Fastolfe croisa les bras et fronça les sourcils. Il répondit entre ses dents :

— Alors je vais vous le dire. Je n’ai pas fait cela ! Baley secoua la tête.

— Je pense que vous croyez ce que vous dites.

— Parfaitement. Et le plus sincèrement du monde. Je dis la vérité. Je ne l’ai pas fait.

— Mais si vous ne l’avez pas fait, si personne d’autre n’a pu le faire, alors… Mais un instant ! Je fais peut-être des suppositions injustifiées. Jander est-il réellement mort, ou bien ai-je été amené ici sous un prétexte fallacieux ?

— Le robot est réellement détruit. Il sera possible de vous le montrer, si la Législature ne m’interdit pas tout accès avant la fin de la journée… ce que je ne crois pas.

— Dans ce cas, si vous ne l’avez pas fait, si personne d’autre ne peut l’avoir fait et si le robot est bel et bien mort… qui a commis le crime ?

Fastolfe soupira.

— Je suis sûr que Daneel vous a dit ce que j’ai répété à l’enquête… mais vous voulez l’entendre de ma bouche ?

— En effet, docteur Fastolfe.

— Eh bien, voilà. Personne n’a commis le crime. C’est un accident spontané dans le flot positronique, le long des circuits cérébraux, qui a causé le gel mental de Jander.

— Est-ce probable ?

— Non, ça ne l’est pas. C’est même extrêmement improbable, mais si je ne l’ai pas commis, c’est la seule chose qui ait pu se passer.

— Ne pourrait-on pas répliquer qu’il y a une plus grande chance que vous mentiez plutôt qu’il ne se produise un accident imprévisible ?

— Beaucoup le prétendent. Mais comme je sais pertinemment que je n’ai pas commis ce crime, cela ne laisse qu’une seule possibilité, l’accident spontané.

— Et vous m’avez fait venir pour que je démontre – que je prouve – que cet accident spontané s’est effectivement produit ?

— Oui.

— Mais comment peut-on prouver un événement spontané ? Et c’est uniquement en le prouvant, semble-t-il, que je pourrai vous sauver, vous, la Terre et moi-même.

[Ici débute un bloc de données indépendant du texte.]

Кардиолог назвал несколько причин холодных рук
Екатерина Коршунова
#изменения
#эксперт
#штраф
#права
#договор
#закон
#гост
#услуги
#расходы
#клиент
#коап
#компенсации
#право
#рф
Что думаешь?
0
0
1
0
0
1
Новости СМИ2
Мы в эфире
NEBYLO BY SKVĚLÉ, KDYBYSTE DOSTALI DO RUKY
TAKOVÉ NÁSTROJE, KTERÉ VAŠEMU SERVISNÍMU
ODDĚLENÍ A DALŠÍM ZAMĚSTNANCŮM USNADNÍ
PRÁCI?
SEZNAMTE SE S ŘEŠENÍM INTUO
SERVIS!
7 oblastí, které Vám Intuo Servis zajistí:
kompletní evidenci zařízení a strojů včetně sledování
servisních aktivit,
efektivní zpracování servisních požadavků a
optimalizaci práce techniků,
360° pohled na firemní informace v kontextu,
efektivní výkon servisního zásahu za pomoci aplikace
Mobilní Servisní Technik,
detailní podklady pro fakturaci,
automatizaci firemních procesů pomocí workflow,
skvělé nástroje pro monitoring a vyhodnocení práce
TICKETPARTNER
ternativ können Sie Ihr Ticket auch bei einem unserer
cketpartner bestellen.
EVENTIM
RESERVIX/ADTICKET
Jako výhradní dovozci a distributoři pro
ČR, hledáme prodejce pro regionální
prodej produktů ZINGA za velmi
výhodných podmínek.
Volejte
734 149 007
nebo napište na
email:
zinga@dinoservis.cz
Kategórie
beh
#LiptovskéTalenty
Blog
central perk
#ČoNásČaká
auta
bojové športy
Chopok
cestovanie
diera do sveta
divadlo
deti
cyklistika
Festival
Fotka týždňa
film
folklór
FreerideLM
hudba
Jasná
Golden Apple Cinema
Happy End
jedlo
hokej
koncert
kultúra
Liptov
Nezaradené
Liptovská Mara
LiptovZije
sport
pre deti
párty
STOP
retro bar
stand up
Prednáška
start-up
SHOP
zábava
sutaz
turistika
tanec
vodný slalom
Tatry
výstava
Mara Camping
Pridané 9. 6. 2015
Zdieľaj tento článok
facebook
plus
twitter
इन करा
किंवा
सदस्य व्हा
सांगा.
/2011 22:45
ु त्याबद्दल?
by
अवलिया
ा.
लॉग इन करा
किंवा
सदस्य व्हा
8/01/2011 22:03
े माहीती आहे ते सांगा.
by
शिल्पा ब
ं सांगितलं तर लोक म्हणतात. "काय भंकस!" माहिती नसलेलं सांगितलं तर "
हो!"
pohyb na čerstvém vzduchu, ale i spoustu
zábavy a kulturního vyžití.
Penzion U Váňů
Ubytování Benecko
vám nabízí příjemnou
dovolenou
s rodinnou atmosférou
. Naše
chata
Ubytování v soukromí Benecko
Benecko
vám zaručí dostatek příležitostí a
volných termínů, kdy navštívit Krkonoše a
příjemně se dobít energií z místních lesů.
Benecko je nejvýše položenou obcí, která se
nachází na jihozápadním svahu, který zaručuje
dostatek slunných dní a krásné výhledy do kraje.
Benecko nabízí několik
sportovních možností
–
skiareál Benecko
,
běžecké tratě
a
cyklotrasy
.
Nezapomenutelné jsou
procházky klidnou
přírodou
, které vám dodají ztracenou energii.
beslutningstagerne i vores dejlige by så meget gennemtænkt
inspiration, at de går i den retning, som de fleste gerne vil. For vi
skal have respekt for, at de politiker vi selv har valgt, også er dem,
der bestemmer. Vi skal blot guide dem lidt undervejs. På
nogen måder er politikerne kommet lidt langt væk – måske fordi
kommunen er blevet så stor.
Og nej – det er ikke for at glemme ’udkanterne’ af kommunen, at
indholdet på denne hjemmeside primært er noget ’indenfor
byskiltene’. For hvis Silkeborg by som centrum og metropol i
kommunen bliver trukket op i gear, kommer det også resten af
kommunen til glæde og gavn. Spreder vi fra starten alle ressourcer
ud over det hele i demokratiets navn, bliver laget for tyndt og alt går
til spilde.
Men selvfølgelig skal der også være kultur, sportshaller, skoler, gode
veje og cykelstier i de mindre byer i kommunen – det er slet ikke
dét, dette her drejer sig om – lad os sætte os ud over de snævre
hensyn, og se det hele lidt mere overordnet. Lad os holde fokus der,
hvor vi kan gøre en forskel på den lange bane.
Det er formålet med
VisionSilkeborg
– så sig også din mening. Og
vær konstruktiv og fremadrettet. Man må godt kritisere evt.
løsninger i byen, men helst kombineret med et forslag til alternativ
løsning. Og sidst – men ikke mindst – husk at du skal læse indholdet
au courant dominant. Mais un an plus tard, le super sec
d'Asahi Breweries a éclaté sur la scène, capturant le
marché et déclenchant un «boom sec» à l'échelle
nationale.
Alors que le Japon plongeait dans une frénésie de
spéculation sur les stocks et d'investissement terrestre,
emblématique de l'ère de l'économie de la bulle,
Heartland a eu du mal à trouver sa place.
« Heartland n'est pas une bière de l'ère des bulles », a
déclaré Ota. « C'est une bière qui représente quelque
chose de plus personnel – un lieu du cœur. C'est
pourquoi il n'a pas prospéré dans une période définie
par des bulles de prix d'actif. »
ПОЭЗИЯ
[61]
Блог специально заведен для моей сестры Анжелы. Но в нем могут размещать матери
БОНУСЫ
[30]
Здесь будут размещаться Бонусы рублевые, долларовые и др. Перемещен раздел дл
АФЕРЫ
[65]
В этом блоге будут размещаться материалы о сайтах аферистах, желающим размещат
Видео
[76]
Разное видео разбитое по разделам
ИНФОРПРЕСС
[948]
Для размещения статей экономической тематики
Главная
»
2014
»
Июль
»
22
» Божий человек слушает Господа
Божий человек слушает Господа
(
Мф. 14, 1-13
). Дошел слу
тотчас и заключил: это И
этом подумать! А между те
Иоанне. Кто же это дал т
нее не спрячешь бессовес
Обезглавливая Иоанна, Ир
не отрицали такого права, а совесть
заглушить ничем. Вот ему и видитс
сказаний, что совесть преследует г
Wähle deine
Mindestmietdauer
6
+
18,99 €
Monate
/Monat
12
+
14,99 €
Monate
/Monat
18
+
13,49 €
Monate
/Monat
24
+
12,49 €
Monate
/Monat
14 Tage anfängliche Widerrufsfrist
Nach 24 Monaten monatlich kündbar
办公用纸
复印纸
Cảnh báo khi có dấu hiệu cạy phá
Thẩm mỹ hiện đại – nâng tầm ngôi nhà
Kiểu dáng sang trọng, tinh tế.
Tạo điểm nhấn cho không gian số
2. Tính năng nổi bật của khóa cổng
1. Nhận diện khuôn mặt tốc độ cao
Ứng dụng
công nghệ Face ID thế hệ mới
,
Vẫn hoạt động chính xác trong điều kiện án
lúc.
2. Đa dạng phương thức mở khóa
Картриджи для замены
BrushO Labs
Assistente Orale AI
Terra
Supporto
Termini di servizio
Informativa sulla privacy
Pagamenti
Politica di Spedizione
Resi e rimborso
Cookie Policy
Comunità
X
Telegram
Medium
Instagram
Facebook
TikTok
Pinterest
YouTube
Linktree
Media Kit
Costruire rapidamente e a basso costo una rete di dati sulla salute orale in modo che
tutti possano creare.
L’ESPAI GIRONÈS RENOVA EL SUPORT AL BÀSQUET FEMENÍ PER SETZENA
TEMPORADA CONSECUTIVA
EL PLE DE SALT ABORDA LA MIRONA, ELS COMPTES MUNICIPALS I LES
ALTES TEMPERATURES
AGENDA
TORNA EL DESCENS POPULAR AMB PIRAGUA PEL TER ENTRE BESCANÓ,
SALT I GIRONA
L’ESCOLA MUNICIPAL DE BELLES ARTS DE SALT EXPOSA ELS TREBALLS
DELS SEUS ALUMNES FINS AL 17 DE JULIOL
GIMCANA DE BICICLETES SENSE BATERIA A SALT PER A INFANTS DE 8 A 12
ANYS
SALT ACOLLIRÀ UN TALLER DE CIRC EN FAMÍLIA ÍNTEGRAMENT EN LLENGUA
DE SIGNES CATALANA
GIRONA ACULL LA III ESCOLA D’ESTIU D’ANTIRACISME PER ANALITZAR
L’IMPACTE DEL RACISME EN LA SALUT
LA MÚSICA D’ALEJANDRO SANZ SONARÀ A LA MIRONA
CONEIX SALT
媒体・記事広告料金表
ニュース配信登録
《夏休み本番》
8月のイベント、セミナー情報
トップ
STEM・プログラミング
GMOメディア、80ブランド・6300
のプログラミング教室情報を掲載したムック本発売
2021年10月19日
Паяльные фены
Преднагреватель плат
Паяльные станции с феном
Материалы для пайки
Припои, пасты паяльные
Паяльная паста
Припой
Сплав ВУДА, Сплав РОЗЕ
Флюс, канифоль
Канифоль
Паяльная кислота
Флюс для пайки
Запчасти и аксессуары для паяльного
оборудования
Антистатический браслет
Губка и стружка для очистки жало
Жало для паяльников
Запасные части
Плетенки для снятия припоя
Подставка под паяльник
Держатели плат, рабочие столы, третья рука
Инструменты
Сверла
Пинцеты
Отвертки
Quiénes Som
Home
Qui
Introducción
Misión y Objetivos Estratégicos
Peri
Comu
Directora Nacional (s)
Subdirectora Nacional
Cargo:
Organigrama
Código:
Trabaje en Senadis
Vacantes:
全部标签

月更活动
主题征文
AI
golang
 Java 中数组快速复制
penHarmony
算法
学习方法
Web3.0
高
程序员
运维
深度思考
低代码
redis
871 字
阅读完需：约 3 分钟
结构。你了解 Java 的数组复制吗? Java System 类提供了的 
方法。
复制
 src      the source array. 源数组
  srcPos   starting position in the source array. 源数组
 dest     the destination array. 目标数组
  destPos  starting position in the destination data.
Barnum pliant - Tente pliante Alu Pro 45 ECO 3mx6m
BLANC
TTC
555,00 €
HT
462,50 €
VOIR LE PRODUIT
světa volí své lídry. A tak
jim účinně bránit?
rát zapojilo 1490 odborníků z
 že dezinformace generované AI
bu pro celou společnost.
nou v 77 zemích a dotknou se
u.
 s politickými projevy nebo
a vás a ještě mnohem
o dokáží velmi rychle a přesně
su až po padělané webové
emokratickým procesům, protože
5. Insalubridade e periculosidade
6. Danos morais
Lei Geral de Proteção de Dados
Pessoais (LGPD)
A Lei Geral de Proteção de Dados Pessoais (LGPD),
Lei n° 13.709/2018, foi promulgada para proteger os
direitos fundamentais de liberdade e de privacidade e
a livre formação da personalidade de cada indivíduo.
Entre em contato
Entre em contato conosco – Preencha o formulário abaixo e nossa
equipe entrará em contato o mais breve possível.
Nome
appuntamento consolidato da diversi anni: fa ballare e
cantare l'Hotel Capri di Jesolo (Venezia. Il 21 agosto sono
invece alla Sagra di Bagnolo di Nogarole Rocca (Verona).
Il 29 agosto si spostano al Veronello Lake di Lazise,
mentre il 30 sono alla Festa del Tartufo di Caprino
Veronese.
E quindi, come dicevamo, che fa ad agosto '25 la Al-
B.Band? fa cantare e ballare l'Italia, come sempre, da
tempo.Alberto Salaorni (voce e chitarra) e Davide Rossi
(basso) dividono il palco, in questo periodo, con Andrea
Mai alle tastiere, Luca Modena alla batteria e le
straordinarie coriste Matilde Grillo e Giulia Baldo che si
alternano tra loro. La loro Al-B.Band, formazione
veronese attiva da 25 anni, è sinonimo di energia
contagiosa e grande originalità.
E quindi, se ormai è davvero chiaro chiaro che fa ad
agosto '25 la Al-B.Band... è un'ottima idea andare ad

— En ordre d’importance croissante, monsieur Baley ?

Baley parut agacé.

— Eh bien, dans ce cas, vous, moi-même et la Terre.

— Je crains, répliqua Fastolfe, qu’après mûre réflexion, je doive conclure qu’il n’y a aucun moyen d’obtenir une telle preuve.

Baley regarda Fastolfe d’un air horrifié.

— Aucun moyen ?

— Aucun. Pas le moindre…

Sur ce, dans un soudain élan de distraction apparente, le savant s’empara de l’épiceur et confia :

— Vous savez, je suis curieux de savoir si je suis encore capable de faire la triple évolution.

16

Fastolfe jeta l’épiceur en l’air d’une torsion particulière du poignet. L’ustensile fit une cabriole et, quand il redescendit, Fastolfe le rattrapa au vol par son extrémité étroite, sur le côté de sa main droite (la paume en l’air et le pouce rentré). L’épiceur rebondit, vacilla et retomba contre le côté du creux de la main gauche. Il sauta de nouveau en sens inverse et fut rattrapé par le côté de la paume droite, et puis de nouveau sur la gauche. Après ce troisième saut, il fut soulevé avec suffisamment de force pour exécuter un saut périlleux. Fastolfe le saisit dans son poing droit, en tenant la main gauche tout près, la paume en l’air. Une fois l’épiceur attrapé, Fastolfe montra le creux de sa main et Baley y vit une grosse pincée de sel.